Der Top-Manager eines großen Schweizer Vermögensverwalters bestätigte hinter vorgehaltener Hand, dass sein Unternehmen Liquidität auf Geschäftskonten bei der Credit Suisse aufgrund interner Risikomanagement-Auflagen abziehen musste.

Zweifel an der Bank kippen Verkauf einer Immobilie

Die Zweifel an der Solidität beschränkte die Credit Suisse auch bei den Möglichkeiten, frisches Kapital etwa durch Immobilienverkäufe einzunehmen. So lotete die Großbank zeitweise den Verkauf des Uetlihofs aus, eines Bürokomplexes in Zürich, in dem Tausende Banker arbeiten. Der Deal hätte eine Milliardensumme einbringen können. Interessiert war zeitweise auch der Versicherungskonzern Swiss Life, der größte Immobilieninvestor der Schweiz.

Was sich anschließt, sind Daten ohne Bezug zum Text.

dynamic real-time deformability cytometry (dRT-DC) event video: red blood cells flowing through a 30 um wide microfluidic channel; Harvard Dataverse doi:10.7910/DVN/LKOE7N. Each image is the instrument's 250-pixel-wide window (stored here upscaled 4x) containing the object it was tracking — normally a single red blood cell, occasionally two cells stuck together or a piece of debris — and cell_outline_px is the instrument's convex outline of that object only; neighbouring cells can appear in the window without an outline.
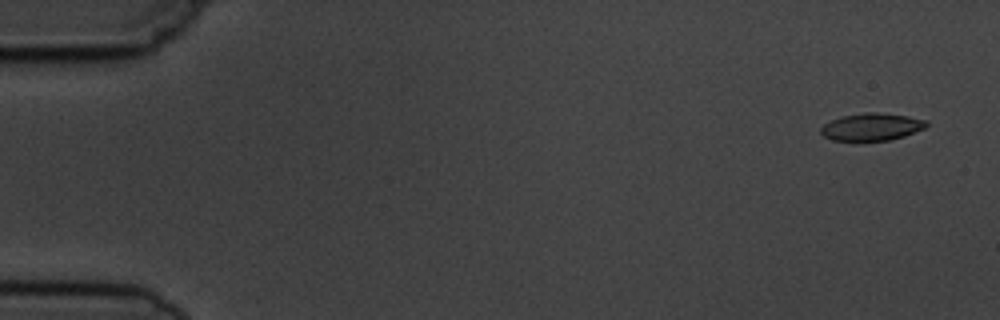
{"species": "common noctule bat (a hibernating species)", "species_latin": "Nyctalus noctula", "temperature_condition": "cold", "stored_images_in_passage": 5, "camera_frame_rate_fps": 3000, "um_per_image_px": 0.085, "animal": {"sex": "male", "body_mass_g": 19.5, "forearm_length_mm": 54.6}, "frame": {"image": 1, "passage_image": 1, "time_ms": 0.0, "image_size_px": [1000, 320], "cell_outline_px": [[928, 124], [924, 128], [904, 136], [888, 140], [832, 140], [824, 136], [820, 132], [820, 128], [824, 124], [832, 120], [844, 116], [864, 112], [876, 112], [908, 116], [928, 120]], "centroid_in_image_um": [74.1, 10.77], "position_along_channel_um": 10.9, "area_um2": 16.65}}
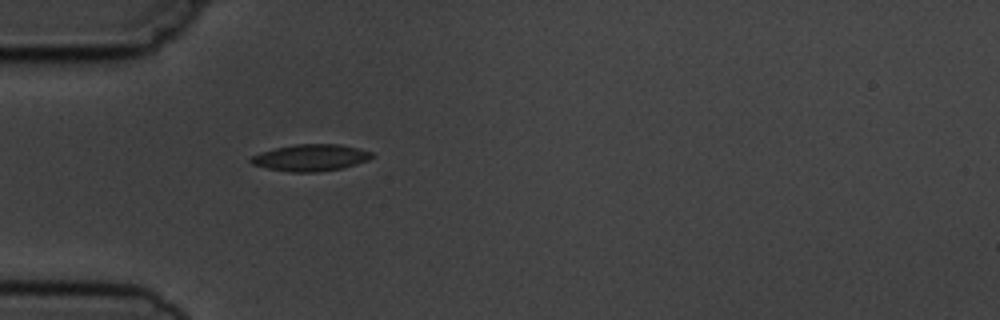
{"frame": {"image": 2, "passage_image": 5, "time_ms": 4.667, "image_size_px": [1000, 320], "cell_outline_px": [[376, 156], [368, 160], [344, 168], [316, 172], [292, 172], [268, 168], [252, 164], [248, 160], [252, 156], [260, 152], [276, 148], [296, 144], [340, 144], [360, 148], [372, 152]], "centroid_in_image_um": [26.45, 13.4], "position_along_channel_um": 58.6, "area_um2": 18.9}}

Paolo Di Stefano, Leiter des Schweizer Immobiliengeschäfts bei Swiss Life, bestätigte kürzlich vor Journalisten in seltener Offenheit: „Wir haben uns den Uetlihof sehr genau angeschaut.“ Zusammen mit dem norwegischen Staatsfonds habe man ein Investment erwogen. Das Problem laut Di Stefano: Der Bürokomplex sei stark auf die Bedürfnisse der Credit Suisse zugeschnitten und lasse sich nur schwer anderweitig nutzen. „Da muss man eine Bonitätsanalyse des Mieters machen.“ Dass Resultat: „Das war für uns zu risikoreich.“

Bei der Credit Suisse müht man sich, den Eindruck zu zerstreuen, dass die hohen Prämien für Kreditderivate die Bank zurückwerfen. So sagte kürzlich Jens Haas, Chef des Investmentbankings in der Schweiz, bei einer Pressekonferenz: Kreditausfallversicherungen seien „ein ziemlich ineffizienter Markt und eine schlechte Darstellung der zugrunde liegenden Kreditqualität“. Er betonte: „Das hat keine wesentlichen Auswirkungen auf unser Geschäftsmodell.“

Haas zeigte sich zudem zuversichtlich, dass sein Team vom Kahlschlag im Investmentbanking verschont bleibe. Die Sparte musste gruppenweit ein Rückgang der Erträge um 55 Prozent verkraften und häufte Verluste in Höhe von 3,2 Milliarden Franken an. Die Credit Suisse löst daher die Investmentbank aus dem Konzern heraus und fusioniert sie mit der Boutique des früheren Verwaltungsratsmitglieds Michael Klein. Der erhält im Gegenzug rund 200 Millionen Dollar – will jedoch einen Großteil zurück ins Geschäft investieren und zudem externe Investoren an Bord holen.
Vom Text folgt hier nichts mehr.